EVRAZ yesterday slumped to a 119 per cent loss for the first half of the year, as its profits were hurt by falling steel prices.
The Russian miner’s net loss came in at $50m (£31.5m) for the first six months to 30 June, down from $263m over the previous year.
Revenue for the firm, which is part- owned by tycoon Roman Abramovich, also fell by 9.1 per cent to $7.62bn, hurt by reduced sales of steel due to falling demand.
Steel production suffered, due to prices for the silver metal falling by three per cent over the six months.
The FTSE 100 company pointed to a “resilient” Russian steel sector, driven by private sector construction activity as well as Russian government infrastructure projects, as reasons for cheer.

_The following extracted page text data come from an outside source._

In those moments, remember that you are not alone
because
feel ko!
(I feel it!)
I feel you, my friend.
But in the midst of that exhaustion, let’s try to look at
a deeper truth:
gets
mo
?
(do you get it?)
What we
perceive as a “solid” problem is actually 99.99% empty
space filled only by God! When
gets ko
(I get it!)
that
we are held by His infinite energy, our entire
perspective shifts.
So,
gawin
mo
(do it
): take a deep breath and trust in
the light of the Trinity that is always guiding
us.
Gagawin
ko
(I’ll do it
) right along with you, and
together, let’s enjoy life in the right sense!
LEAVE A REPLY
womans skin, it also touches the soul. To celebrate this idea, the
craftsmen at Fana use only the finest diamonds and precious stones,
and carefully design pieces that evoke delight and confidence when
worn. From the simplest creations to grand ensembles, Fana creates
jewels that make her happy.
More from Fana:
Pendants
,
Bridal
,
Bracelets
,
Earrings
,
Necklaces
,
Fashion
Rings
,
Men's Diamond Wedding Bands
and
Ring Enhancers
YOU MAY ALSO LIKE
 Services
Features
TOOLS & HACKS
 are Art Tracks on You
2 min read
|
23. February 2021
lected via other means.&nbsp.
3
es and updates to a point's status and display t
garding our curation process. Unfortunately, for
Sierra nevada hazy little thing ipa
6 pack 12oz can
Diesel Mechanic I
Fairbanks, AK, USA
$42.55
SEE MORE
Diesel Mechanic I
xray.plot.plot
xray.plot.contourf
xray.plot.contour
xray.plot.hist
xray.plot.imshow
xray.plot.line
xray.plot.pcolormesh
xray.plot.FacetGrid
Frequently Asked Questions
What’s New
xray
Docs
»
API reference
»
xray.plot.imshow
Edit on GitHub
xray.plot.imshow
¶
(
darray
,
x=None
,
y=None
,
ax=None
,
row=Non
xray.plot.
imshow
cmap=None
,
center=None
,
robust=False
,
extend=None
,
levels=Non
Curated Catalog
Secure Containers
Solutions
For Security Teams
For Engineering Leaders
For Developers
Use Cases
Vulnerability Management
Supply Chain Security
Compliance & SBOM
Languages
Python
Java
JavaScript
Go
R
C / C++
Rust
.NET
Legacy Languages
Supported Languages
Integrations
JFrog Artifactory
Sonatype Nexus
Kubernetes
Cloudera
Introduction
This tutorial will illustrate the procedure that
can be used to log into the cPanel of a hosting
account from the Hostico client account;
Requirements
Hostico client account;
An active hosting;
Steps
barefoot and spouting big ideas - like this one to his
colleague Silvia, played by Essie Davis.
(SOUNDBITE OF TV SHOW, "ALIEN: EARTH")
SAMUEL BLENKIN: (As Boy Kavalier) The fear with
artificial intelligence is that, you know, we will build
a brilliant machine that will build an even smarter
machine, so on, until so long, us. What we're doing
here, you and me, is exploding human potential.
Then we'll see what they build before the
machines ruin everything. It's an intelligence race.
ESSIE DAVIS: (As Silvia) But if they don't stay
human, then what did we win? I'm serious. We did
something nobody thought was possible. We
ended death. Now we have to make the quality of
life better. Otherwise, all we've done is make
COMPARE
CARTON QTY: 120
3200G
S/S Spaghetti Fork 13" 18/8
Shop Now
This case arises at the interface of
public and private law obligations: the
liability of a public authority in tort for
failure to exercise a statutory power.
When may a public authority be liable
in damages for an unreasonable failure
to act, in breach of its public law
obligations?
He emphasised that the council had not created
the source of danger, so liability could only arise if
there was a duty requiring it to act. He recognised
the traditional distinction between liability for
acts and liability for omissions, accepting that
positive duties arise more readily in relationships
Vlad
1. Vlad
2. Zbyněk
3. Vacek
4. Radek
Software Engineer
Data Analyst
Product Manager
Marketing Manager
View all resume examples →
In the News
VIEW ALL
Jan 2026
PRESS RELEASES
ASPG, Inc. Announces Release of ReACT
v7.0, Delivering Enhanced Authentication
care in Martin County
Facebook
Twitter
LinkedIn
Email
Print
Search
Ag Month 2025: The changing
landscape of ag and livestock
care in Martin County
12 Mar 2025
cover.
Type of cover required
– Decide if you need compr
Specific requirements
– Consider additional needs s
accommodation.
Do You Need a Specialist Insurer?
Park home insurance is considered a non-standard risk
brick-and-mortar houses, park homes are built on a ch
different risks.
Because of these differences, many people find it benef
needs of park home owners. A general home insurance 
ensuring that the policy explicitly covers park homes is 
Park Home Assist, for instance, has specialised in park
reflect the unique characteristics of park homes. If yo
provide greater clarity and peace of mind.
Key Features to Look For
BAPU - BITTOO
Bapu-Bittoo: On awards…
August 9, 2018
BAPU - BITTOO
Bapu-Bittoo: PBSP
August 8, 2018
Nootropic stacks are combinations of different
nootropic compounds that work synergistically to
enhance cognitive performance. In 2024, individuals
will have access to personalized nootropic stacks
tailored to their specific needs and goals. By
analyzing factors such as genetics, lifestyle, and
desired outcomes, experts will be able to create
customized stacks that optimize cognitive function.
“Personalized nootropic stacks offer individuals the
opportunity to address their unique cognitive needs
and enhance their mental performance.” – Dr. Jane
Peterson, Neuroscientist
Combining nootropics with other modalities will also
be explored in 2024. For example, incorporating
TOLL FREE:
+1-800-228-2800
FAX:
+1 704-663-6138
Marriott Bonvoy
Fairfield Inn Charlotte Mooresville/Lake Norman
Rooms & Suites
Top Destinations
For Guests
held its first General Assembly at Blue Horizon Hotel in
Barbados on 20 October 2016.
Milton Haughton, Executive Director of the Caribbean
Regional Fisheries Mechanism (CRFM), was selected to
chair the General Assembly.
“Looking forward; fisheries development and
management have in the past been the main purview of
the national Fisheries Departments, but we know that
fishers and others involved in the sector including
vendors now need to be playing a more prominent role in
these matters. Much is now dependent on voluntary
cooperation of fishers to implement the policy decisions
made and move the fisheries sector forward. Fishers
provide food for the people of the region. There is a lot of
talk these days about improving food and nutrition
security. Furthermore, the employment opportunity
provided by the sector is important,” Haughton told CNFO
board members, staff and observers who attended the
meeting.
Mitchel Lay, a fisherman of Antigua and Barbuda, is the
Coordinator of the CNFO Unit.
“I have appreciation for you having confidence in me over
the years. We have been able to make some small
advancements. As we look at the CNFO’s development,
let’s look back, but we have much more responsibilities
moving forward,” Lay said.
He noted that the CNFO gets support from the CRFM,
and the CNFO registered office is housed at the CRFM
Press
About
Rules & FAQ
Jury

Demand in north America also remained strong over the period, although Evraz admitted disputes at its South African mine had caused production to be halted for a month.
Meanwhile, production of saleable iron ore products increased modestly by one per cent year-on-year to 10.5m tonnes.
Evraz said in its outlook that the steel industry remained “very volatile”, and that it would remain cautious for the rest of 2012.
Broker Michael van Dulken from Accendo Markets said yesterday that Evraz was “following in the footsteps” of its peers, impacted by an uncertain macroeconomic environment and negative mining markets.